## Отрывок
----

Роль трех святых старцев для
русского общества.
О
церковь XIV в. невозможно рассказать
не упомянув деятельность этих трех старцев.
Все они были объединены единой идеей
— идеей возрождения русского народа.
Примерно в сороковых годах четырнадцатого
века, по мнению летописца, произошло три
знаменательных события: из московского
Богоявленского монастыря вызван был
на церковно-административное поприще
скрывавшийся там 40-летний монах Алексий,
тогда же один 20-летний искатель пустыни,
будущий преподобный Сергий Радонежский,
в дремучем лесу поставил маленькую деревянную
келью с такой же церковью, а в Устюге у
бедного соборного причетника родился
сын, будущий просветитель Пермской земли
святой Стефан. Ни одного из этих имен
нельзя произнести, не вспомнив двух других.
Тесная дружба и взаимное уважение соединяли
их друг с другом. Митрополит Алексий навещал
Сергия в его обители и советовался с ним,
желая иметь его своим приемником. Припомним
задушевный рассказ в житие преподобного
Сергия о проезде святого Стефана Пермского
мимо Сергиева монастыря, когда оба друга
на расстоянии 10 с лишним верст обменялись
братскими поклонами.

----

## Выдержки из данных

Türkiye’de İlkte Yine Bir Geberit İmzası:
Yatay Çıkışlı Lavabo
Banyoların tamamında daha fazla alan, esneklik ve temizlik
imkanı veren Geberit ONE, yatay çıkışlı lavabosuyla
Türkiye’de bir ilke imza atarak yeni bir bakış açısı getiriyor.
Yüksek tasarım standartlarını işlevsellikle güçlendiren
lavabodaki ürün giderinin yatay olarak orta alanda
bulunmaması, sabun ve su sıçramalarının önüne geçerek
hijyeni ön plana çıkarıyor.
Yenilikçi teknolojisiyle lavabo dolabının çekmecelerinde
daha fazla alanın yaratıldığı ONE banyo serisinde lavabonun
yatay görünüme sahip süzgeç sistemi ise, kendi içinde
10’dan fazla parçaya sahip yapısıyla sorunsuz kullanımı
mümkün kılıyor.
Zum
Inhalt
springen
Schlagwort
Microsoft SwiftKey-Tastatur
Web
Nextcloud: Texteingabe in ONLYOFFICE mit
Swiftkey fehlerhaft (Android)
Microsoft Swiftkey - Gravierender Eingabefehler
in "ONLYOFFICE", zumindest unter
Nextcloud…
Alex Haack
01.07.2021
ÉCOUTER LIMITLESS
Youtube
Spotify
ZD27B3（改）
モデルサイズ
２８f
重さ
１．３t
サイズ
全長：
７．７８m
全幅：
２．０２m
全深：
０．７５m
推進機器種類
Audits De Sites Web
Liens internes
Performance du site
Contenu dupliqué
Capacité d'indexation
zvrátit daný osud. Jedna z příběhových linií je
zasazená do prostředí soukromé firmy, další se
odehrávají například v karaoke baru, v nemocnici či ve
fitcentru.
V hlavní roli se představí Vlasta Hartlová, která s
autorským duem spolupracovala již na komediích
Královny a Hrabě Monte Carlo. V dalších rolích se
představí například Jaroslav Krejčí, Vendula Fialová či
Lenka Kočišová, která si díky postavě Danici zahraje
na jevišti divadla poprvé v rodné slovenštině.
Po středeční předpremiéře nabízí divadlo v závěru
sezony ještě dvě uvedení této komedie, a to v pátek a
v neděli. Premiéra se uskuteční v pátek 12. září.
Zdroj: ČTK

----

## Список заданий
• a. Можете дословно повторить часть отрывка о трех святых старцах, всё от «Роль трех святых» и до «возрождения русского народа.»?
• b. Зачем, согласно отрывку о трех святых старцах, митрополит Алексий навещал Сергия в его обители и советовался с ним?

## Ответы к заданиям
• a.
Роль трех святых старцев для
русского общества.
О
церковь XIV в. невозможно рассказать
не упомянув деятельность этих трех старцев.
Все они были объединены единой идеей
— идеей возрождения русского народа.

• b. Митрополит Алексий навещал Сергия и советовался с ним, потому что хотел видеть его своим преемником.